The Georgetown Database of Cancer is a precision medicine platform containing molecular and clinical data from thousands of patients and cell lines, along with tools for analysis and data visualization. The platform enables the integrative analysis of multiple data types to understand disease mechanisms. G-DOC has three overlapping entry points for the user based on their interests: 1) Personalized Medicine, 2) Translational Research, and 3) Population Genetics.
The Precision Medicine workflow integrates molecular and clinical research data with patient data and outcomes with patient as the central focus. The Translational Research workflow conducts multi-omic analysis of clinical samples, cell lines and animal models to discover new markers and explore connections between them and with clinical outcomes. Users can explore genetic variation across different populations, and understand how SNP frequencies impact drug metabolism through the Population Genetics workflow.
G-DOC uses an in-house architectural framework that provides over 2000 biomedical research users (as of June 2017) with a comprehensive set of analysis routines and visualizations for a rich user experience through a web interface. The data and meta-data are stored in an Oracle database that allows for access control. The G-DOC application is written in Groovy & Grails, an open source application framework that runs on the Java Virtual Machine (JVM) that is built on top of libraries such as Spring and Hibernate that meet high industry standards. This provides for a highly structured web application framework and allows for rapid development of modules. Adobe Flex and Javascript are used to provide interactive data visualizations. The system uses JBossMQ to communicate asynchronously with an analysis server on which analysis routines (such as classification, hierarchical clustering, etc.) are run using R/Bioconductor packages. This architecture has been expanded to allow storage and analysis of NGS data and medical images by using EC2 instances in the Amazon cloud computing environment. These compute intensive instances offer the ability to rapidly scale in the face of a deluge of data at a very low maintenance cost.
The G-DOC ecosystem is a generalized concept that was realized for easy replication of the G-DOC tools for similar applications. It consists of many independent 'plugins' built on top of two base plugins to form a comprehensive ecosystem. A plugin is an independent lightweight 'mini' grails project that cannot be run on its own on a web server.
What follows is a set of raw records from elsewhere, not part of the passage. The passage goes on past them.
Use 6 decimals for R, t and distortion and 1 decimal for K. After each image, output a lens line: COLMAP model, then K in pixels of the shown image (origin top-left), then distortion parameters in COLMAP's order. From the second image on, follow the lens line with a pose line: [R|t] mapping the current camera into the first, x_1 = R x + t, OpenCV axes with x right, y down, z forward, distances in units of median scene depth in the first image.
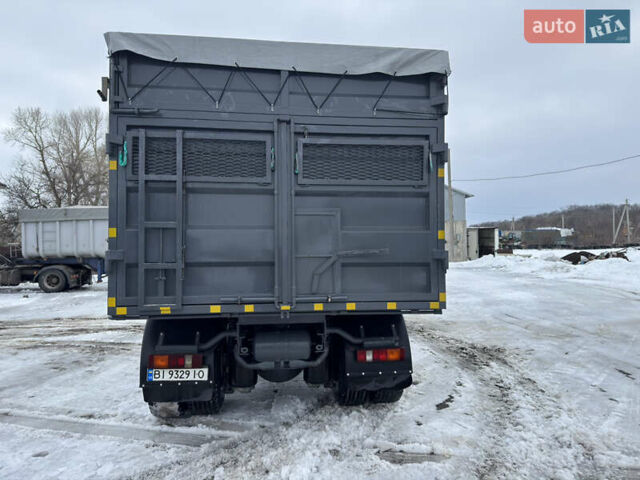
lens RADIAL K [[448.4, 0, 323.4], [0, 448.4, 243.1], [0, 0, 1]] dist [0.054617, -0.057659]
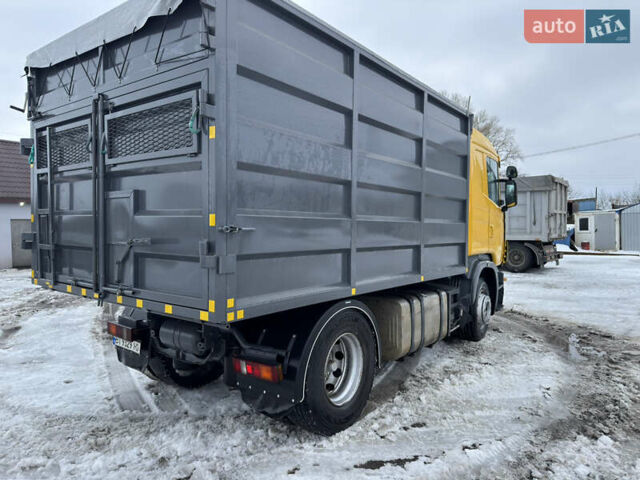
lens RADIAL K [[449.9, 0, 320.0], [0, 449.9, 240.0], [0, 0, 1]] dist [0.037888, -0.035236]
pose [[0.715801, 0.029746, -0.697671, 0.760135], [-0.001009, 0.999135, 0.041564, -0.012675], [0.698304, -0.029048, 0.715212, 0.515522]]
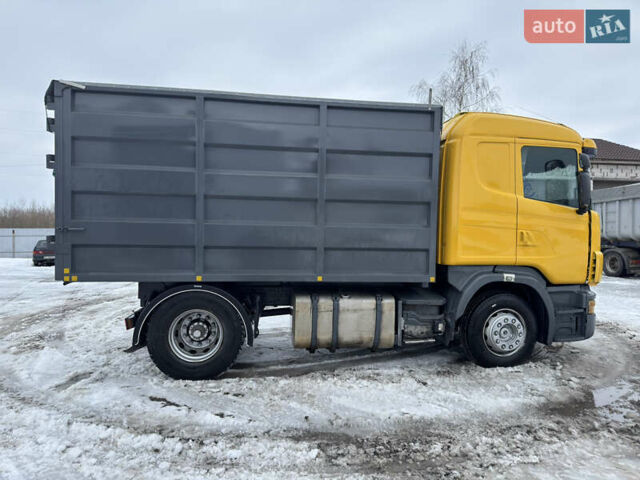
lens RADIAL K [[449.9, 0, 320.0], [0, 449.9, 240.0], [0, 0, 1]] dist [0.037888, -0.035236]
pose [[0.010631, 0.040402, -0.999127, 1.365837], [-0.000808, 0.999183, 0.040395, -0.021198], [0.999943, 0.000378, 0.010655, 1.497879]]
G-core is a ‘core’ grails plugin created and installed into a skeleton grails application to provide a uniform database schema, common security framework that includes authentication, authorization, registration and basic features of a portal (exploring clinical data, saving patient lists, workflows). This is the biggest and most important plugin, and in principle the G-DOC application can be run with only the G-core plugin without any other plugin. The analysis-core plugin is another ‘core’ plugin developed to create communication between the analysis server and any type of analysis that requires computation. All plugins have a dependency on g-core plugin and those that call the analysis server are also dependent on the analysis-core plugin. The primary analysis features are built as plugins on top of these two base plugins, perform specific tasks for data management or analysis, and are independent of each other.
Such an ecosystem allows for easy creation of new plugins based on new analyses requirements, and independent installation into any application that already has the ‘core’ plugins installed. This module-based system hence gives us the flexibility to pick the necessary plugins to be able to build a G-DOC like web portal for another collaborator/application.
- https://github.com/ICBI/grails-gcore (our 'core' grails plugin)
- https://github.com/ICBI/analysis-server (another 'core' plugin)
Source code and documentation developed by the Georgetown Innovation Center For Biomedical Informatics (GU-ICBI) are freely available under Lesser GNU Public License GPL v3 (http://opensource.org/licenses/gpl-3.0.html). All uses of this software must cite this source and the publication:
- Krithika Bhuvaneshwar, Anas Belouali, Varun Singh, Robert M. Johnson, Lei Song, Adil Alaoui, Michael A. Harris, Robert Clarke, Louis M. Weiner, Yuriy Gusev and Subha Madhavan, G-DOC Plus – an integrative bioinformatics platform for precision medicine , BMC Bioinformatics, April 2016.
- Subha Madhavan,Yuriy Gusev, Michael Harris, David M Tanenbaum,Robinder Gauba,Krithika Bhuvaneshwar,Andrew Shinohara,Kevin Rosso Lavinia A Carabet,Lei Song,Rebecca B Riggins,Sivanesan Dakshanamurthy,Yue Wang,Stephen W Byers,Robert Clarke, and Louis M Weiner, G-DOC: A Systems Medicine Platform for Personalized Oncology, Neoplasia, Sep 2011.